For perhaps the biggest message from the show is that there is no wider cultural constituency for Brexit. The Foxs and Leadsoms are cultural oddities. It is true that some of England’s poorest areas – eight of northern Europe’s 10 poorest regions are in England – voted Brexit, but this should be understood as a proper protest against a status quo that provides so little for them. The millions of disadvantaged are not natural allies of Johnson, “Govey” or now Jacob Rees-Mogg.

As we reach 2018 it will be game on: there is a potential majority in the House of Commons for at the very least insisting on a referendum on the final deal – being a shadow EU member with no say or control – or maybe even stopping the process completely with a second general election. Great countries don’t go over cliffs without some attempt at saving themselves.

This parliamentary majority can only be unlocked by the Labour leadership changing its position of studied ambiguity, building on the piece written by Keir Starmer in these pages today. National and party interest are aligned – one of the happiest positions for any politician. Privately, a number of former Brexiters in business and the media regard the whole exercise as an unfolding disaster. Blair and Brown were permanently frightened of the right: Corbyn, especially now, does not have to follow the same callow path.

But when we’re faced with the next test of public opinion, however it happens, the economic case for continued EU membership and having a say in its rule-making has to be rammed home, along with the high ground argument about making common cause with European countries who share our values against the world’s Donald Trumps and President Xis.

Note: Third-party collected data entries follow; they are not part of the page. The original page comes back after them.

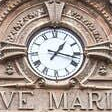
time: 1:17
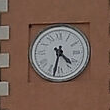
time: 4:32
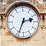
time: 2:33
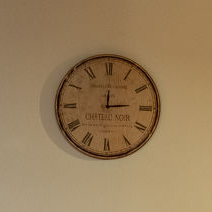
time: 3:00
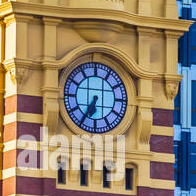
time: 6:34
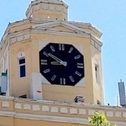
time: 8:50
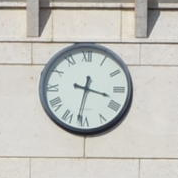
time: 3:31
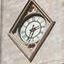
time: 2:33
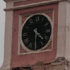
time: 4:30
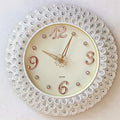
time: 10:04
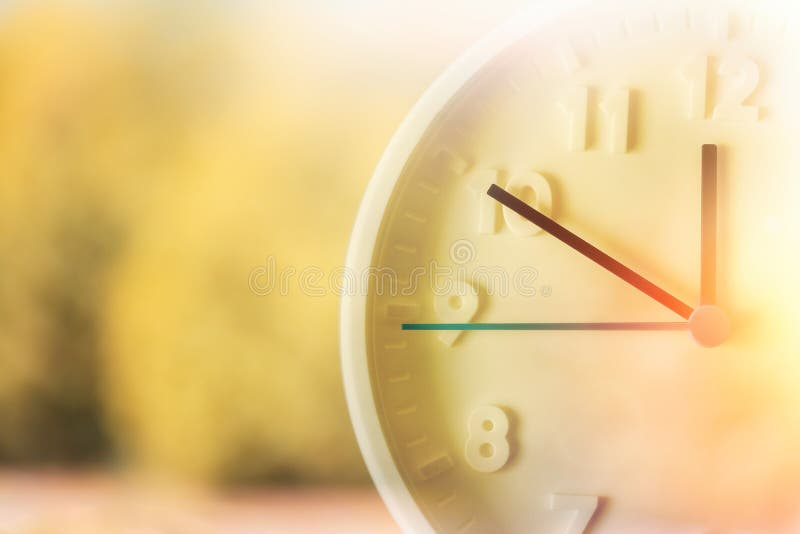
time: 11:49
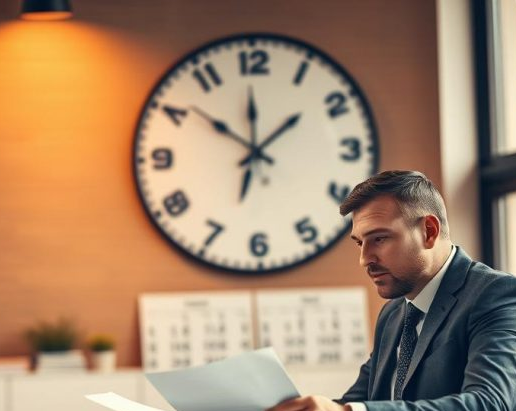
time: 11:51
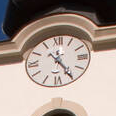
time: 12:24
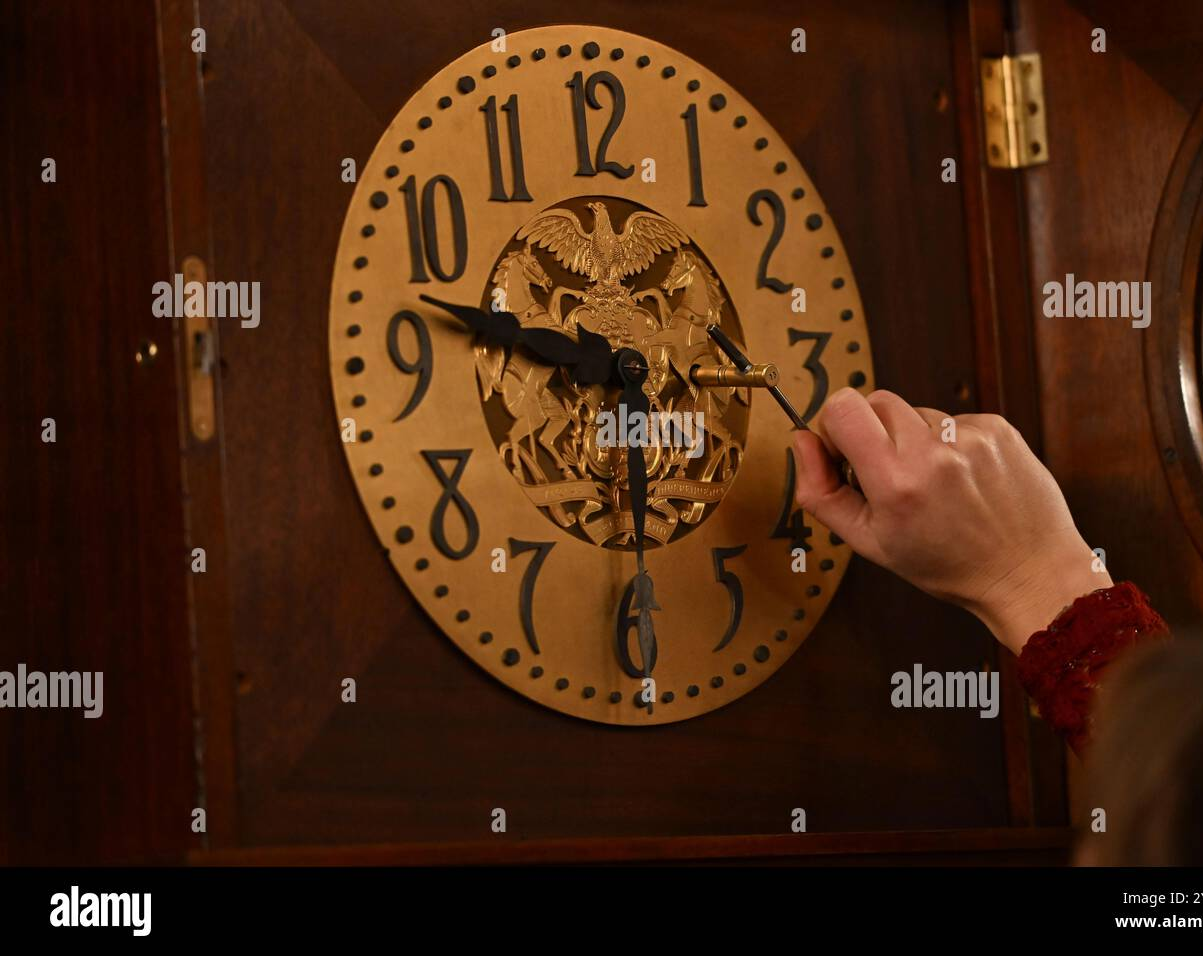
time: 9:30
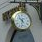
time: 10:32
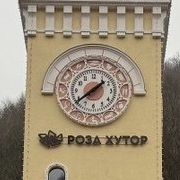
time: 1:37
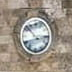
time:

But above all, let’s make the EU case full of hope – and, on top, a carnival of fun and mockery. There must be multiple versions of Brexit the Musical mounted in every pro-Leave constituency in the country, continually revised as every twist and turn in the story becomes ever more incredible. Every old people’s home, every ex-mining or ex-steel town, every seaside resort fearful of immigration should see the show and laugh at Brexit. Let’s smile our way to victory – and use satire, that most British of reflexes, to consign Brexiters to history.